## Assignment
A bare number is required: the count of lines in the material below that hold the word "Left".

## Data supplied

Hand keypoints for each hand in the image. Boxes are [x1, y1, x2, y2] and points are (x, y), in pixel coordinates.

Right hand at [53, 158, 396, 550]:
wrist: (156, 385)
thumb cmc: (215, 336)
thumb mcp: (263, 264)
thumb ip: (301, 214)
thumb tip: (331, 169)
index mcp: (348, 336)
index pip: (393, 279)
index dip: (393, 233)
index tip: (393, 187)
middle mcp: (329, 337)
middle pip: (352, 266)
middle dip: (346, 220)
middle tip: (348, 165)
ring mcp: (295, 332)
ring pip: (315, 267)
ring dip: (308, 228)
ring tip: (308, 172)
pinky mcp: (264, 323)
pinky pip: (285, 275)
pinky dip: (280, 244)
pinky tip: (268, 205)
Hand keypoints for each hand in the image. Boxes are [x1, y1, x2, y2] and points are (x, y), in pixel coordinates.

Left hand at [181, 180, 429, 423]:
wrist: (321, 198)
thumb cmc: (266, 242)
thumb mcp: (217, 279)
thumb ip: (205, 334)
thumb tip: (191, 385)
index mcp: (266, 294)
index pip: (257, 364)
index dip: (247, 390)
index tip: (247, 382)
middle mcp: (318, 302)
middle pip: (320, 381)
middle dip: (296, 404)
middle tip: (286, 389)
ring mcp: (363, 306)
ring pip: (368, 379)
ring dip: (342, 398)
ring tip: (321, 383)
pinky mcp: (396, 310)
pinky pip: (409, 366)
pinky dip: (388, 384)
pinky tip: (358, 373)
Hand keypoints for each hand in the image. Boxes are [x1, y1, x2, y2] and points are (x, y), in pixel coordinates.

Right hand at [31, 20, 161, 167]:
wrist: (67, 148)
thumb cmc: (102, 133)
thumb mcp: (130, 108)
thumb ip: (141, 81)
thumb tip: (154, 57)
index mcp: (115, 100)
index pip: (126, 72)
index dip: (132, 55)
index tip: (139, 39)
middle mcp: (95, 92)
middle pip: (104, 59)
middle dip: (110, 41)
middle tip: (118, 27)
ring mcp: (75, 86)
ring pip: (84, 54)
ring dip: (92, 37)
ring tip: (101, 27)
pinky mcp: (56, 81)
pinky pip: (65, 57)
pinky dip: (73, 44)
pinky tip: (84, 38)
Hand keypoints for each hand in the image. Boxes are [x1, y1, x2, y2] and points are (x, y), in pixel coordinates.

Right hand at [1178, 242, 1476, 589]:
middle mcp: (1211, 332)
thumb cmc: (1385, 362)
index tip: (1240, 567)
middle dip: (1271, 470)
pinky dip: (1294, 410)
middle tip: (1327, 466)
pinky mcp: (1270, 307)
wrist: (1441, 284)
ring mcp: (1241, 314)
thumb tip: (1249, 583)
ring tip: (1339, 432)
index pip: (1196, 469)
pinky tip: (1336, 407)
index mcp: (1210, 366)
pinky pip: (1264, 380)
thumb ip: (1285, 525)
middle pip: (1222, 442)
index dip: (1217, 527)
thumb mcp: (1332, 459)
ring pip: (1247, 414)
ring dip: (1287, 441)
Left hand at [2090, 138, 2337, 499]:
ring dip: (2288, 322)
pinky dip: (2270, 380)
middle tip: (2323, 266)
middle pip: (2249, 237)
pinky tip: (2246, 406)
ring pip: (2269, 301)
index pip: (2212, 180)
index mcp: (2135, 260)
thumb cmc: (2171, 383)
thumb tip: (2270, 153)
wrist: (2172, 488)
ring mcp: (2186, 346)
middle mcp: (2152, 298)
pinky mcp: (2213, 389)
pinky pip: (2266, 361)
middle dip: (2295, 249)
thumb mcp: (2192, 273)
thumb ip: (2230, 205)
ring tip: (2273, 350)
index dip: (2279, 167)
--
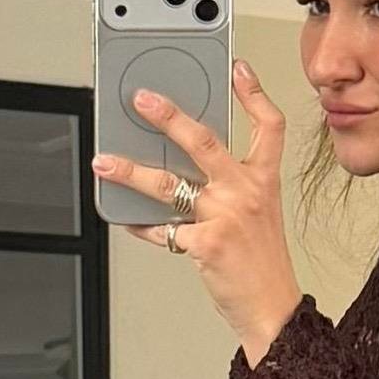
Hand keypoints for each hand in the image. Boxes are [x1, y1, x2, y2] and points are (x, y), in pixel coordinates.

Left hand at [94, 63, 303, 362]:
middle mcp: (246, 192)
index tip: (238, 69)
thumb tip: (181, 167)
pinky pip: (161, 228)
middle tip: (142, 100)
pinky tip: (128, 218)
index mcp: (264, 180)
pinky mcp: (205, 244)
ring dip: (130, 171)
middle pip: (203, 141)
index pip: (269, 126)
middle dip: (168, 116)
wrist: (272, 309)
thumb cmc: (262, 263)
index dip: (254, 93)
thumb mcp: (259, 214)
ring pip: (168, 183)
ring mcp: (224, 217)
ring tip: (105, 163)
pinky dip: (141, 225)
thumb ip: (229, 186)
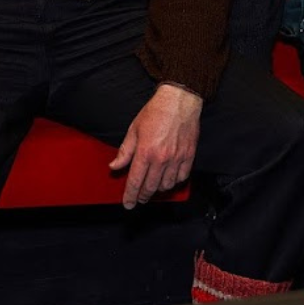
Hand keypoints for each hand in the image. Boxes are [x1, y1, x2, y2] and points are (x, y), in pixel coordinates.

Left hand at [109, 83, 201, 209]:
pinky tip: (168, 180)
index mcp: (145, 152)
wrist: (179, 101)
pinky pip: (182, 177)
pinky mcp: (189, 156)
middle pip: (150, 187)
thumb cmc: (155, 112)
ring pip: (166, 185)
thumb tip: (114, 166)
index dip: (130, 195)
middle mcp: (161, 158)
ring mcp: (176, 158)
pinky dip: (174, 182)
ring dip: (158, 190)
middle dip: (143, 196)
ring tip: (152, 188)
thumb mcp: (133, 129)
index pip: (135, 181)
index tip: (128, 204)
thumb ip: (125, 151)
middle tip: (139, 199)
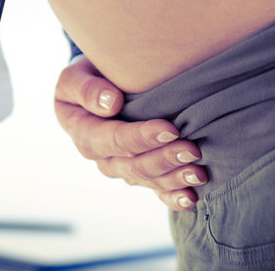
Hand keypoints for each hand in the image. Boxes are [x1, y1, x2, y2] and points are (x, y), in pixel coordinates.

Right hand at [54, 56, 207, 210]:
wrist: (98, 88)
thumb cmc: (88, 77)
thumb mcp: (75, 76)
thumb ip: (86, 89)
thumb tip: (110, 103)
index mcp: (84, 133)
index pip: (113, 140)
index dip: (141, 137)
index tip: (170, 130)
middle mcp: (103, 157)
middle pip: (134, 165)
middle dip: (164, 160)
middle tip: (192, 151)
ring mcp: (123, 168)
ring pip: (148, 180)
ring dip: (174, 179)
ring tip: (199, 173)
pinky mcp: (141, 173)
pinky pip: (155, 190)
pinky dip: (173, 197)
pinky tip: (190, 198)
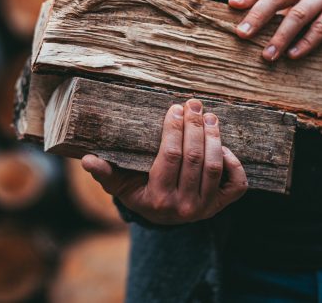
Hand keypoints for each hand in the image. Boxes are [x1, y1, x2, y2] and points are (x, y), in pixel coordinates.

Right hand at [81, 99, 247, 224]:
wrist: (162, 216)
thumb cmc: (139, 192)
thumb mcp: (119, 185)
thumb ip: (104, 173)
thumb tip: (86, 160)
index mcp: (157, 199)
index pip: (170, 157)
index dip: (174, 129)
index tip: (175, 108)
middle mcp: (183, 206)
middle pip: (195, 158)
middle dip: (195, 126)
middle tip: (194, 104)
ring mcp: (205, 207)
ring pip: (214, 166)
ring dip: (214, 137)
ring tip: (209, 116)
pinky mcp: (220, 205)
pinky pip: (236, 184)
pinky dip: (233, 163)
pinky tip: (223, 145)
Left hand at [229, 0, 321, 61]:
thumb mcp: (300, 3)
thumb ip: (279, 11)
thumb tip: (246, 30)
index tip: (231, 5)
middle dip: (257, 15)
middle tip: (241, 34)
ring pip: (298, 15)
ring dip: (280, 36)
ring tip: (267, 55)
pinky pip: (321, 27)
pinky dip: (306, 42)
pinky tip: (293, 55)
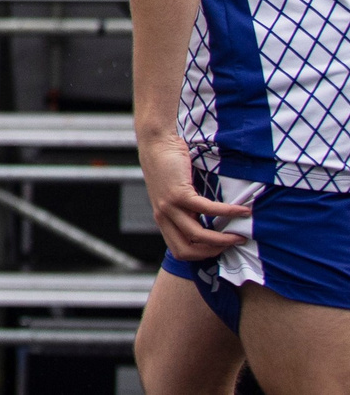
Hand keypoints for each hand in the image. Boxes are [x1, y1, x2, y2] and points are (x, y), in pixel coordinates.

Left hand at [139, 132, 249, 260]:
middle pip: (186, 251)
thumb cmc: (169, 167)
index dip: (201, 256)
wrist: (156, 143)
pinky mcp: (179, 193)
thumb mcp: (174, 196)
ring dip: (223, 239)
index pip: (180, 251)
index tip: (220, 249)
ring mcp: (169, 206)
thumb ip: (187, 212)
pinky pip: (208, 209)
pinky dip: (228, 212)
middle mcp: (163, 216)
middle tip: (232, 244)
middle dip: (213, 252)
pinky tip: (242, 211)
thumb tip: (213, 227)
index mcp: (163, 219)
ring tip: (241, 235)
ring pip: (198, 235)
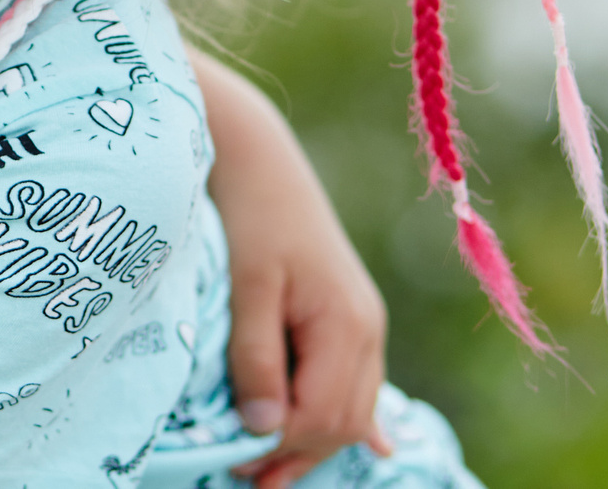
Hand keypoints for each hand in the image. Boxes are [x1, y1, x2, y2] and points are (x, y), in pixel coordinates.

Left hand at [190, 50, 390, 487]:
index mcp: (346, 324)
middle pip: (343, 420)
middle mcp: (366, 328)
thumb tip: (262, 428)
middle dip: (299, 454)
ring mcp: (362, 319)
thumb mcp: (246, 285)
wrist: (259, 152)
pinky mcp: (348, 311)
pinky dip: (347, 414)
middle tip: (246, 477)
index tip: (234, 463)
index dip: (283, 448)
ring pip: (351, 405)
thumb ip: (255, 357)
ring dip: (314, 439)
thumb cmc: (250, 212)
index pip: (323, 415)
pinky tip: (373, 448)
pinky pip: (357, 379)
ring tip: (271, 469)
==
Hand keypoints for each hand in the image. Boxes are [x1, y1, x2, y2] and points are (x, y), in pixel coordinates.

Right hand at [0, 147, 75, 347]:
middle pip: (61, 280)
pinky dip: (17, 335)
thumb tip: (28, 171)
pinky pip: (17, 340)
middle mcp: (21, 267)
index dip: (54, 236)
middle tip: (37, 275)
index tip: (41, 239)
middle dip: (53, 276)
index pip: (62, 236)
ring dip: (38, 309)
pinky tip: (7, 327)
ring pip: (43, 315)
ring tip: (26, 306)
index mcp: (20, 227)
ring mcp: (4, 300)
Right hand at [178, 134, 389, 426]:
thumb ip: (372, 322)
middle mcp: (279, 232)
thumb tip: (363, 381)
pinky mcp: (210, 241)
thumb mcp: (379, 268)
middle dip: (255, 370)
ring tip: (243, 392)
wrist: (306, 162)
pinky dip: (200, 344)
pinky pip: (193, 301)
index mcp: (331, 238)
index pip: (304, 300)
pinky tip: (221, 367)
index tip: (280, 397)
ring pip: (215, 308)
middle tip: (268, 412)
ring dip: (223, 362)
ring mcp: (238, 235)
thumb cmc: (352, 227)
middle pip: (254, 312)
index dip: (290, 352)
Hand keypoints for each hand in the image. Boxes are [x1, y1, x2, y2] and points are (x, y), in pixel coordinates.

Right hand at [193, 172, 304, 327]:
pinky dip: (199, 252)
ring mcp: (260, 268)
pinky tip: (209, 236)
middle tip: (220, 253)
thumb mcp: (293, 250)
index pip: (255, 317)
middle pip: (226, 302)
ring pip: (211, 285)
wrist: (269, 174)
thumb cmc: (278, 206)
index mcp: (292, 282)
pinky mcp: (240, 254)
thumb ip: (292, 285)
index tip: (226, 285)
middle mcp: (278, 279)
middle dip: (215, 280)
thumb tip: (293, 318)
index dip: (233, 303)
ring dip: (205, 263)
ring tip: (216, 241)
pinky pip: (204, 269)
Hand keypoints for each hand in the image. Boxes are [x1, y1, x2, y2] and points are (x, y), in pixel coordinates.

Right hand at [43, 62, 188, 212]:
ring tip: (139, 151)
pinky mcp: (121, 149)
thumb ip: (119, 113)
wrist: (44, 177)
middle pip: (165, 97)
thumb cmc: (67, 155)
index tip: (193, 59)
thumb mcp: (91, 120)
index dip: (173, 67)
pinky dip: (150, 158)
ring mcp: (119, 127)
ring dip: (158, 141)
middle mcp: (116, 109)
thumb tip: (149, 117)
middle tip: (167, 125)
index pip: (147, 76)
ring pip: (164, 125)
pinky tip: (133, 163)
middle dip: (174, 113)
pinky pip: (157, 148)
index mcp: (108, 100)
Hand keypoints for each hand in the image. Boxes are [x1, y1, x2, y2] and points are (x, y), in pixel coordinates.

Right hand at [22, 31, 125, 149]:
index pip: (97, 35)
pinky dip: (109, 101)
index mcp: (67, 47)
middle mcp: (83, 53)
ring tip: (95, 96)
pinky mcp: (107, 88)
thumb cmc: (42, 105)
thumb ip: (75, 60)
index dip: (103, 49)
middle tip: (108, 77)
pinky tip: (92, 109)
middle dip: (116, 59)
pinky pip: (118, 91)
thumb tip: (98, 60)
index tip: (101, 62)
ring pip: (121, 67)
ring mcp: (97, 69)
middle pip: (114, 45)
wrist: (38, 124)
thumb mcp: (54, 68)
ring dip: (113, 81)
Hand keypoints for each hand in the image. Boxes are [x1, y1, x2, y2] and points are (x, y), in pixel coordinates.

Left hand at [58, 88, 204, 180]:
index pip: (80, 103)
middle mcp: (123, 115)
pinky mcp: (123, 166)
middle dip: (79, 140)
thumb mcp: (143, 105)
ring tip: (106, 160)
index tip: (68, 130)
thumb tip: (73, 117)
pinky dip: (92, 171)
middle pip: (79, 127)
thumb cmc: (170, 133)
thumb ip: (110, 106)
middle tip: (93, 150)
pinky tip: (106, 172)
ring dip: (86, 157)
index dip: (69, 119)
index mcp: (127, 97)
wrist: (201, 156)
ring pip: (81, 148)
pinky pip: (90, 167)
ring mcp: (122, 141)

## Result of this exercise
8